Sanjay Bavisi, president of the global professional certification body EC- Council, said he wouldn’t either confirm or deny US National Security Agency whistleblower Edward Snowden’s claim that he recieved a certificate in ethical hacking from the organisation in 2010.
Speaking to Express, Bavisi, better known as Jay Bavisi, said he couldn’t disclose the information because of a confidentiality clause.
“I cannot deny or confirm it. But if he is certified and prosecuted for an illegal act, then we will have to de-certify him.” Bavisi said.
The resume of the whistleblower currently holed up at the Moscow airport reportedly boasts of a certificate in ethical hacking.
Bavisi said that when one becomes a certified ethical hacker, he or she signs an agreement with the EC-Council that the skills will be used only for defence purposes.
“We are teaching people to be cyber bodyguards but if you decide to become an assassin, then I think law will have to deal with you,” Bavisi added.
Born in India, Bavisi founded the EC-Council following the 9/11 attacks in the US, with an aim to addressing issues of cyber terrorism.
The organisation, which runs various cyber security programmes in 92 countries, believes that “to beat a hacker, you need to think like one”.

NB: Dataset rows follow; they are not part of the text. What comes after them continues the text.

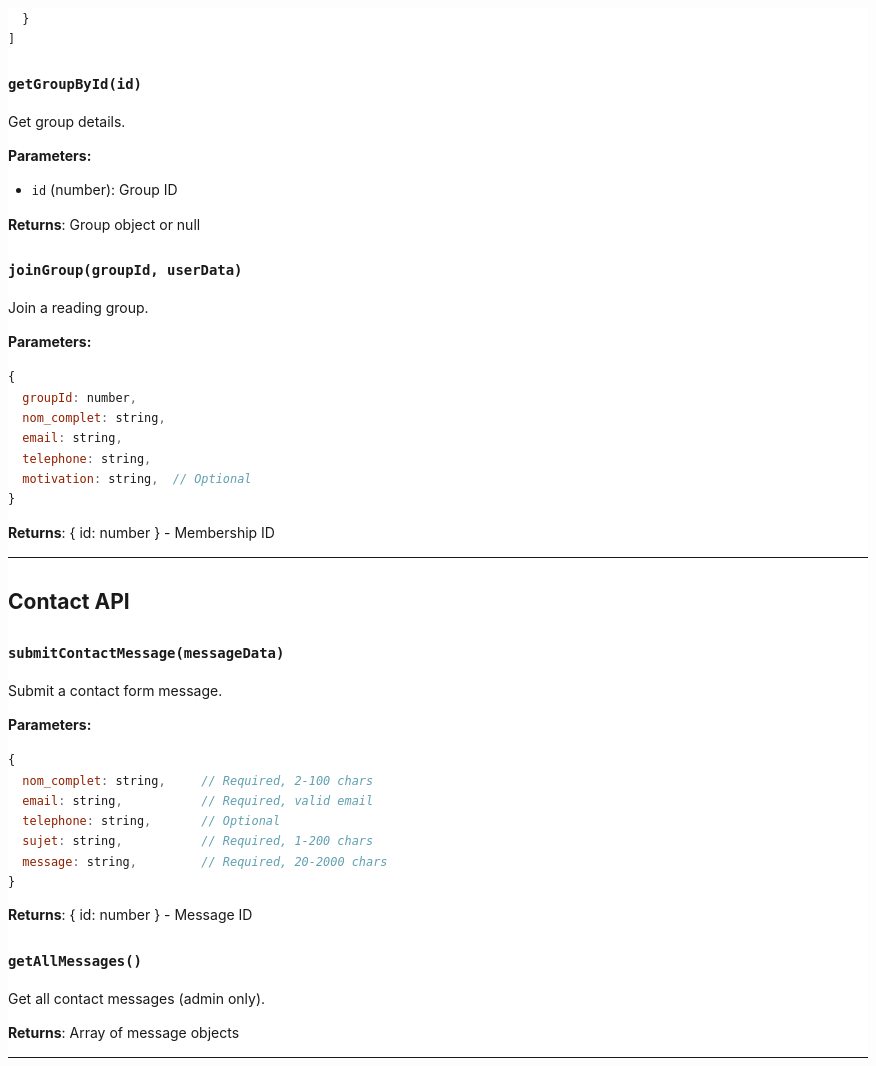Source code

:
 ```javascript
  }
]
```

### `getGroupById(id)`
Get group details.

**Parameters:**
- `id` (number): Group ID

**Returns**: Group object or null

### `joinGroup(groupId, userData)`
Join a reading group.

**Parameters:**
```javascript
{
  groupId: number,
  nom_complet: string,
  email: string,
  telephone: string,
  motivation: string,  // Optional
}
```

**Returns**: { id: number } - Membership ID

---

## Contact API

### `submitContactMessage(messageData)`
Submit a contact form message.

**Parameters:**
```javascript
{
  nom_complet: string,     // Required, 2-100 chars
  email: string,           // Required, valid email
  telephone: string,       // Optional
  sujet: string,           // Required, 1-200 chars
  message: string,         // Required, 20-2000 chars
}
```

**Returns**: { id: number } - Message ID

### `getAllMessages()`
Get all contact messages (admin only).

**Returns**: Array of message objects

---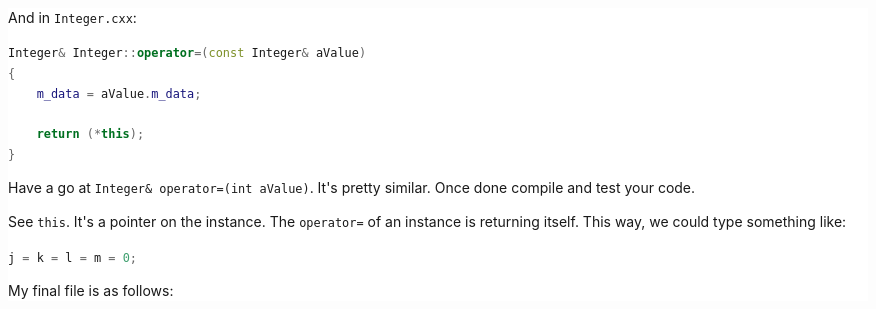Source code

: 
And in `Integer.cxx`:

```cpp
Integer& Integer::operator=(const Integer& aValue)
{
    m_data = aValue.m_data;

    return (*this);
}
```

Have a go at `Integer& operator=(int aValue)`. It's pretty similar.
Once done compile and test your code.

See `this`. It's a pointer on the instance. The `operator=` of an instance is returning itself.
This way, we could type something like:
```cpp
j = k = l = m = 0;
```

My final file is as follows:
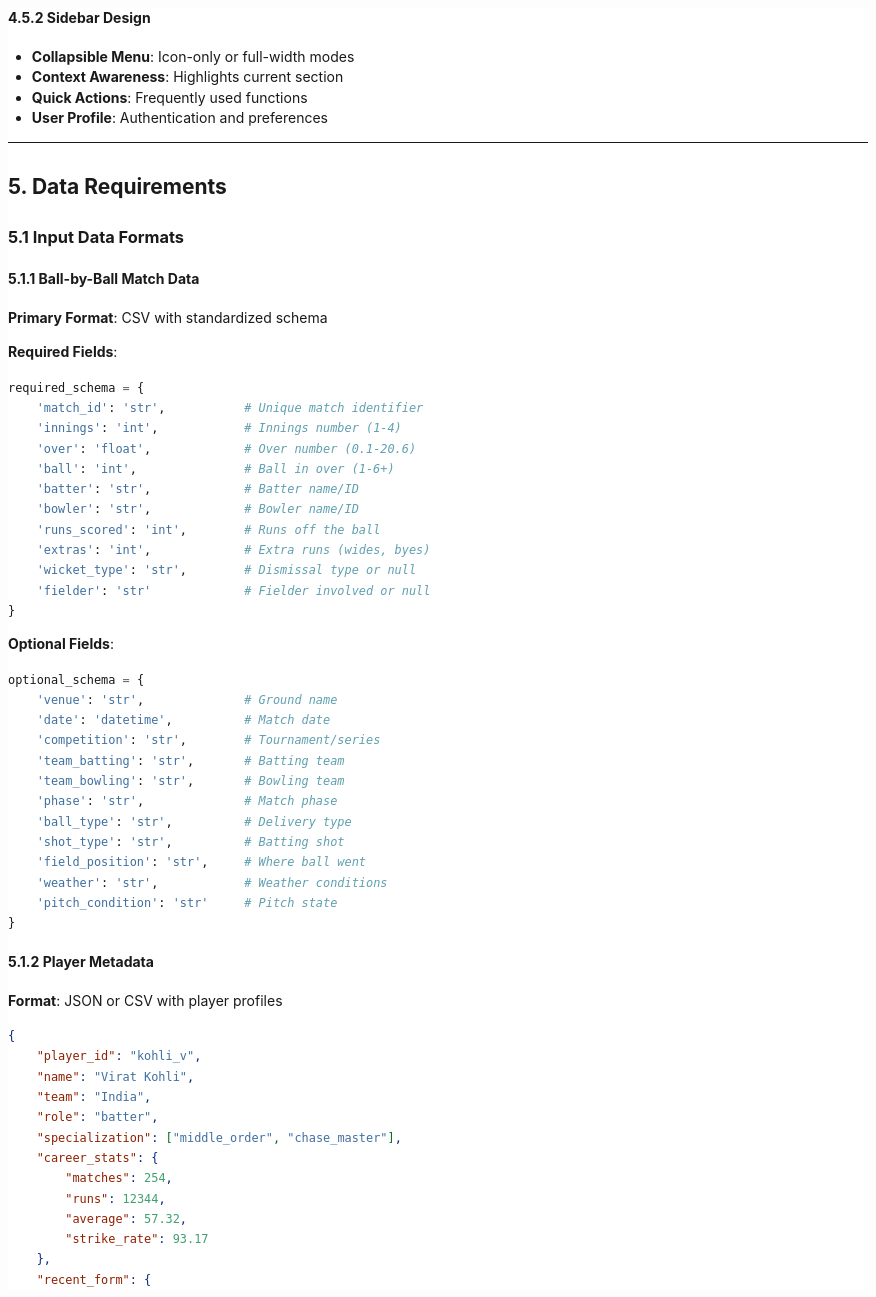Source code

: #### 4.5.2 Sidebar Design
- **Collapsible Menu**: Icon-only or full-width modes
- **Context Awareness**: Highlights current section
- **Quick Actions**: Frequently used functions
- **User Profile**: Authentication and preferences

---

## 5. Data Requirements

### 5.1 Input Data Formats

#### 5.1.1 Ball-by-Ball Match Data
**Primary Format**: CSV with standardized schema

**Required Fields**:
```python
required_schema = {
    'match_id': 'str',           # Unique match identifier
    'innings': 'int',            # Innings number (1-4)
    'over': 'float',             # Over number (0.1-20.6)
    'ball': 'int',               # Ball in over (1-6+)
    'batter': 'str',             # Batter name/ID
    'bowler': 'str',             # Bowler name/ID
    'runs_scored': 'int',        # Runs off the ball
    'extras': 'int',             # Extra runs (wides, byes)
    'wicket_type': 'str',        # Dismissal type or null
    'fielder': 'str'             # Fielder involved or null
}
```

**Optional Fields**:
```python
optional_schema = {
    'venue': 'str',              # Ground name
    'date': 'datetime',          # Match date
    'competition': 'str',        # Tournament/series
    'team_batting': 'str',       # Batting team
    'team_bowling': 'str',       # Bowling team
    'phase': 'str',              # Match phase
    'ball_type': 'str',          # Delivery type
    'shot_type': 'str',          # Batting shot
    'field_position': 'str',     # Where ball went
    'weather': 'str',            # Weather conditions
    'pitch_condition': 'str'     # Pitch state
}
```

#### 5.1.2 Player Metadata
**Format**: JSON or CSV with player profiles

```json
{
    "player_id": "kohli_v",
    "name": "Virat Kohli",
    "team": "India",
    "role": "batter",
    "specialization": ["middle_order", "chase_master"],
    "career_stats": {
        "matches": 254,
        "runs": 12344,
        "average": 57.32,
        "strike_rate": 93.17
    },
    "recent_form": {
```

The organisation has trained people from the FBI, US Army, United Nations and is recognised by the NSA.
Bavisi said India is vulnerable to cyber attack and the government will have to take cyber security issue more seriously. With so many stakeholders and ministries involved, the process of securing cyber infrastructure is moving slow. He said India doesn’t have a proper cyber command and blue print for defence and counter cyber-attack.
“We have some capabilities but the size of infrastructure is so huge that we need huge numbers of cyber security experts.”
Bavisi also said India would need to look at cyber vaccination programmes via secure code education. “It’s like quarantining our networks from attacks via firewalls, intrusion detection system and intrusion prevention system. India produces millions of programmers but they are not trained in secure codes. We need to create a talent pool.”